The Great Barrier Reef - Not Dead - But not feeling well. FOR BLOG MAIN PAGE?

The Great Barrier Reef is a network of 300,000 square kilometers and is a UNESCO World Heritage site. Coral reefs are considered living ecosystems made up of fragments of coral, coral sands, algae and other organic deposits, as well as solid limestone. When ocean temperatures increase too much or too quickly bleaching occurs. Make no mistake the Great Barrier Reef is in really big trouble although it is NOT dead yet, with 93 percent of its reefs affected by bleaching. The exact amount of coral that is actually dead is just an estimate although scientists do estimate the damage to be in the 20 – 23 % range on average. Please note: There are different areas of the reef that have been affected more severely like the Far Northern management area. No bleaching-induced deaths were found south of Mackay.

Bleaching is when extreme prolonged high temperatures or the lack of required nutrients cause the coral to expel algae, resulting in the coral turning white. If that warming is prolonged as it has been recently the coral doesn’t reincorporate their algae, it bleaches, and it dies to turn them into snow-white skeletons. Corals can recover from this but some simply die.

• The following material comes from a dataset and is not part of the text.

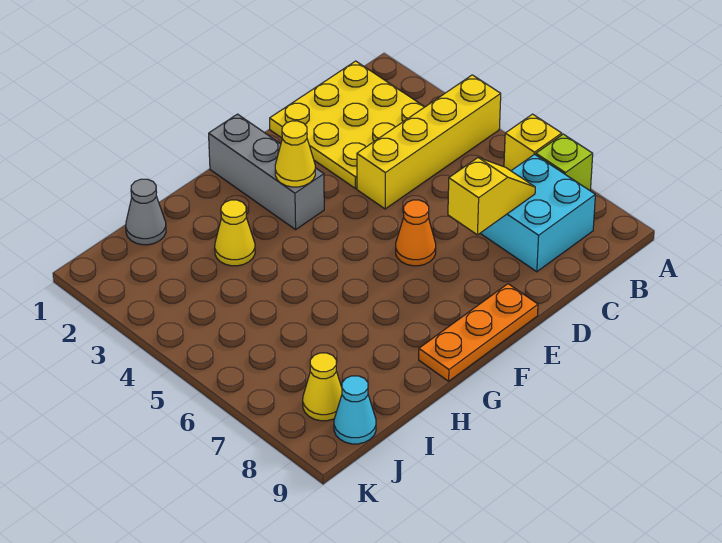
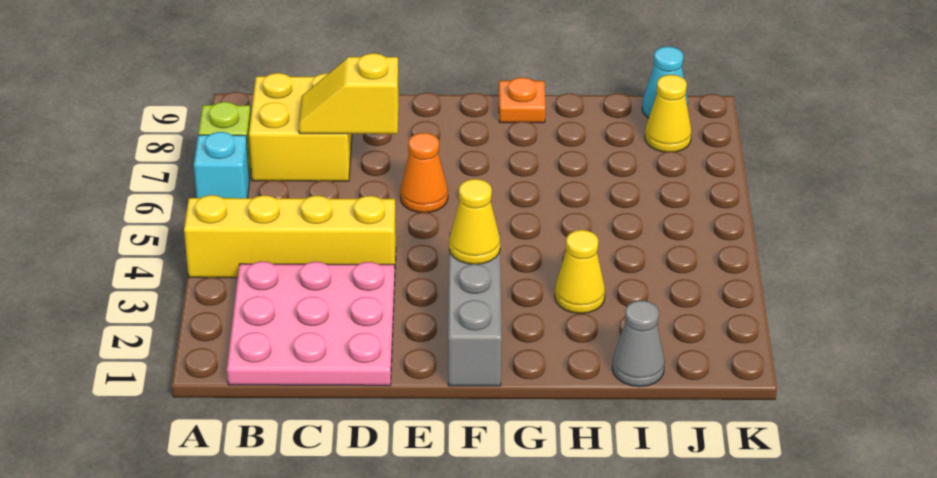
yellow 1x1 brick [504,114,562,171] -> cyan 1x1 brick [194,132,250,198]
yellow 3x3 plate [270,61,424,189] -> pink 3x3 plate [227,261,395,386]
cyan 2x2 brick [480,154,595,272] -> yellow 2x2 brick [249,73,352,181]
orange 1x3 plate [419,284,538,381] -> orange 1x1 plate [499,78,545,123]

Divers on the Great Barrier Reef have spotted large areas with degraded coral, with some divers even reporting the smell of rotted and dead coral when they appear back at the ocean surface from the deep.

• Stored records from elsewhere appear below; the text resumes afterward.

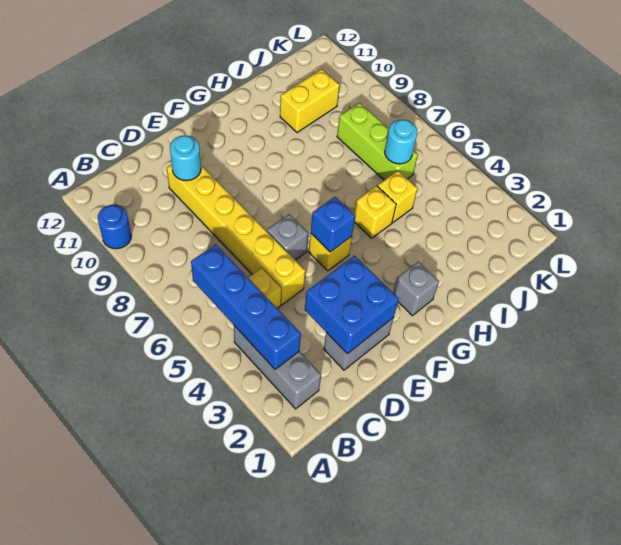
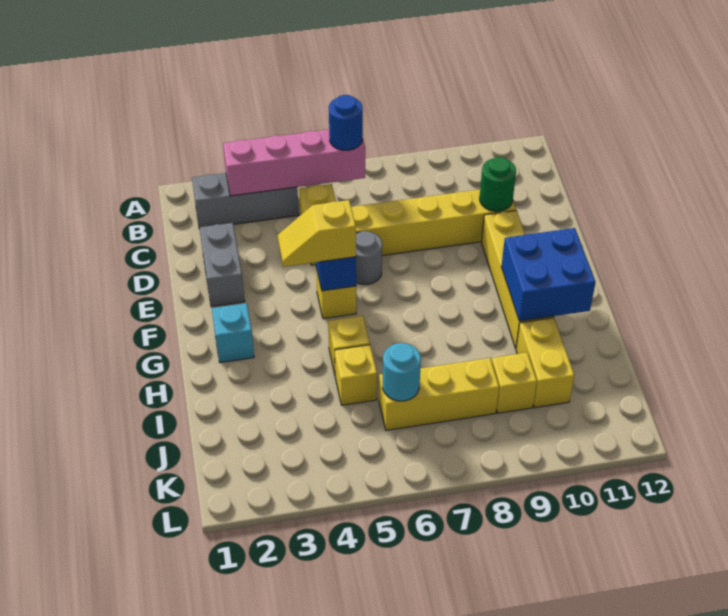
blue 1x1 round brick [98,205,131,249] -> blue 1x1 round brick moved to [329,95,363,150]
blue 1x4 brick [191,244,301,369] -> pink 1x4 brick [223,130,365,196]
blue 2x2 brick [305,256,399,354] -> blue 2x2 brick moved to [501,228,596,321]
cyan 1x1 round brick [170,135,201,181] -> green 1x1 round brick [480,157,516,211]
grey 1x1 brick [267,214,308,260] -> grey 1x1 round brick [356,231,382,284]
none -> yellow 1x4 brick [482,210,554,348]
none -> yellow 1x2 slope [278,200,356,267]
grey 1x1 brick [393,262,439,316] -> cyan 1x1 brick [212,303,254,363]
lime 1x3 brick [337,103,418,180] -> yellow 1x3 brick [379,358,499,430]
none -> yellow 1x1 brick [492,352,537,413]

So what steps can be taken? Listed below are a few.

List Source obtained from: http://www.coolaustralia.org/10-step…-barrier-reef/

Introduce stricter fishing controls to stop the Great Barrier Reef’s food chain being disturbed. This is critically important not just for commercial but also recreational fishers. The removal of big predatory fish by commercial and recreational fishers has a massive flow-on effect for the reef ecosystem.

Ensure standards for managing ships passing through the marine park are maintained and improved. The marine park authority says shipping traffic in the park includes more than 7,000 voyages made by more than 2,000 ships. And this is expected to increase as Queensland’s mining boom continues. Since 1987 there have been more than 700 incidents of shipping or marine pollution and numerous close calls. A huge oil spill in the Great Barrier Reef has the potential to be a globally significant catastrophe.

Boost research into possible actions to assist environments threatened by climate change. Although this is a controversial point, if the effects of climate change are as severe as predicted then it is possible that researchers may need to intervene to ensure the survival of corals. Right now a massive research effort is underway into the science of translocating heat-resistant corals from, say, the much warmer northern waters of the Great Barrier Reef to more southern areas. It is possible these corals from closer to the equator will have a greater chance of survival in a warmer world.

Managing crown-of-thorns starfish. One school of thought is that extra nutrients lead to an explosion in the populations of the starfish larvae. The animals have always been present on the reef but it is possible that outbreaks are now more severe and more frequent. These outbreaks are one of the single greatest causes of coral mortality and so need to be managed, perhaps through greater use of divers on specific reefs from which outbreaks are
known to spread, given the job of killing them. This is particularly important to the tourism industry.

What’s new? Dead coral pics like this were being circulated when I worked the Queensland Coast 40 years ago, when Crown of Thorns Starfish were so badly “decimating” reef systems, that it is amazing there is still any living reef left today.

I think it is all due to global warming/ err cooling/ err warming / err warming / err cooling (take your pick). It may also be a part of the natural cycle but, if true, that would be inconvenient for those peddling an agenda. Thank goodness I don’t have to work there any more; the Queensland Coast has become an over regulated nightmare.